Новиков замер спохватившись. Небесный голос затих, все стало реальным и близким. Николай Иванович взглянул со страхом на генерального визитатора. Перед ним сидел лысый старик и недовольно качал головой.

— Вот видишь, к каким предрассудкам привык человек, как трудно познать себя и исправиться.

Новиков молчал подавленный. Старик встал с кресла, подошел к Новикову и положил ему руку на плечо.

— Ты должен принять присягу, пройти обряд таинства. Тогда ты приобщишься к братству.

Новиков вслушивался в речь генерального визитатора, и взгляд его мешал понять смысл слов. Потом он понял и слегка отодвинулся.

— Нет!

— Как нет? — недоуменно переспросил старик. — Ты не хочешь быть с нами?
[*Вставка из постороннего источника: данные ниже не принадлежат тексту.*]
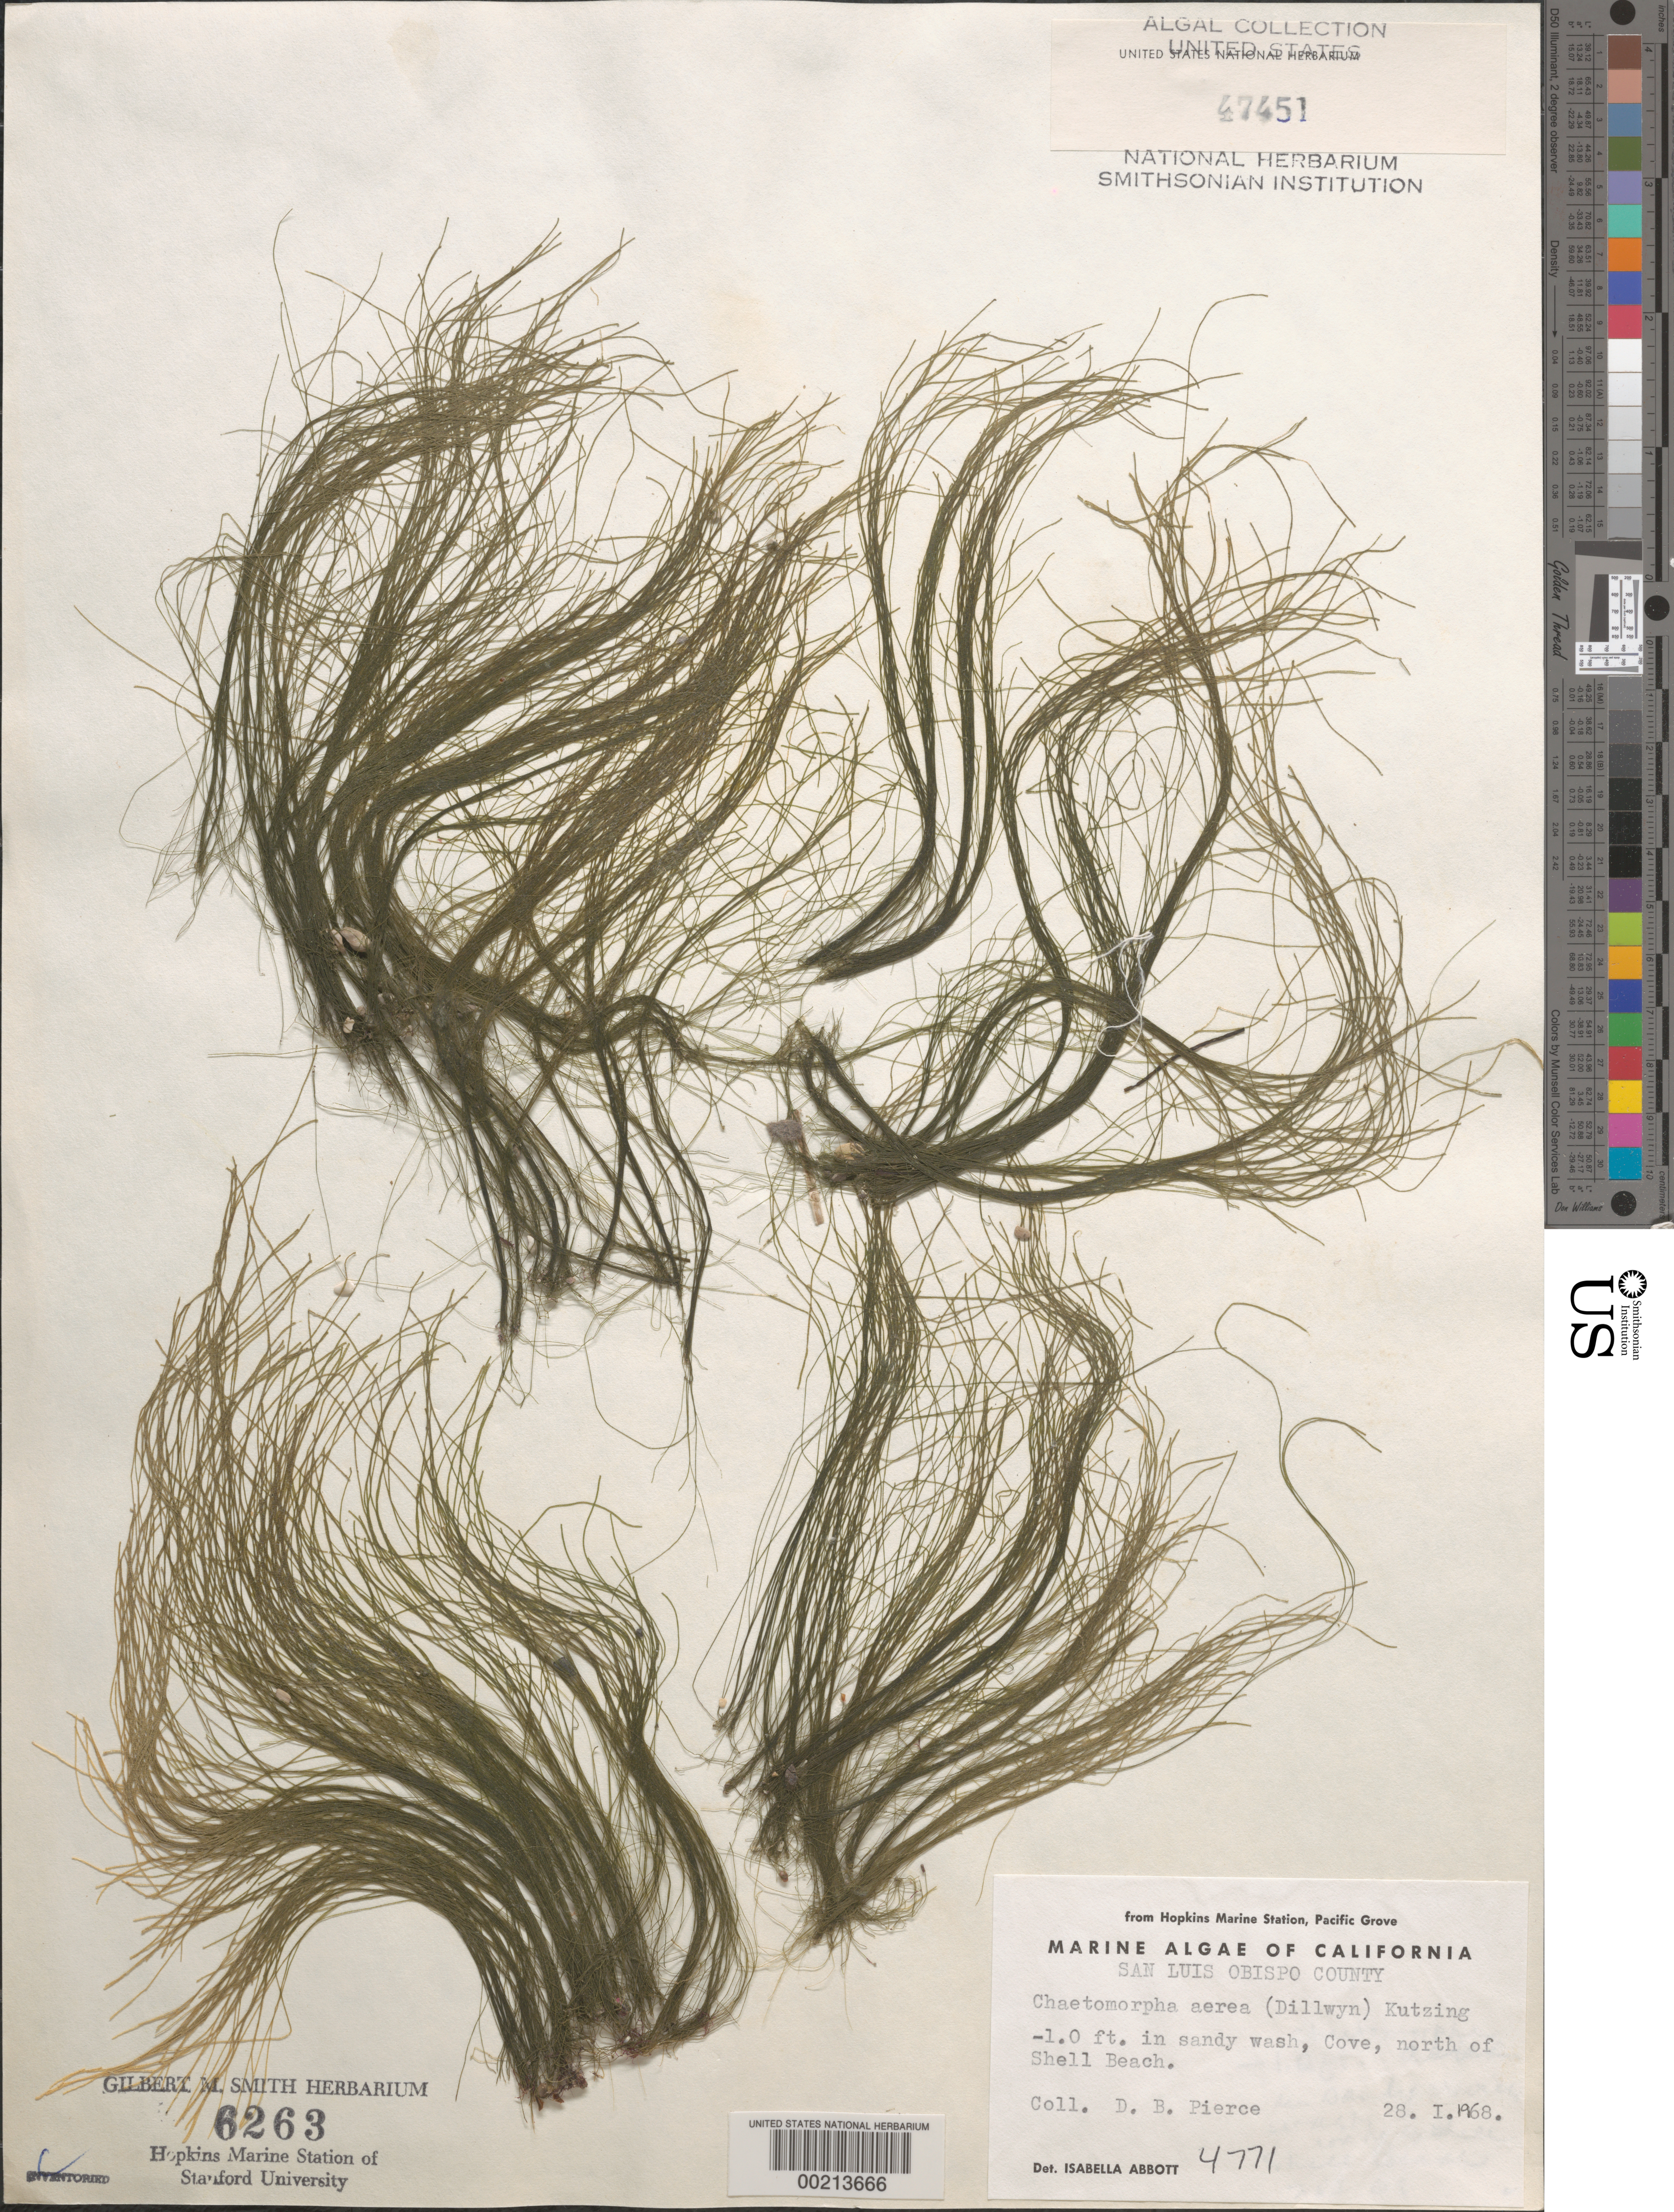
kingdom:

— Я буду с вами. Но не надо слов, не надо клятв…

— Не понимаю, — обидчиво сказал старик и, поджав губы, побрел к своему месту.

— Это лишнее, понимаете, — сбивчиво говорил Новиков. — Слова, клятвы… Мы клянемся, заверяем, а потом ничего не делаем. Пусть дело идет впереди слова.

Генеральный визитатор с недоумением глядел на Новикова. Еще никто из вольных каменщиков не сопротивлялся обряду. Наоборот, все с удовольствием обнажали грудь и подставляли ее под шпаги. Все с наслаждением повторяли слова присяги и трепетно принимали символические знаки масонства: молоток, циркуль, треугольник. Все любили обряд таинства, никто не отказывался.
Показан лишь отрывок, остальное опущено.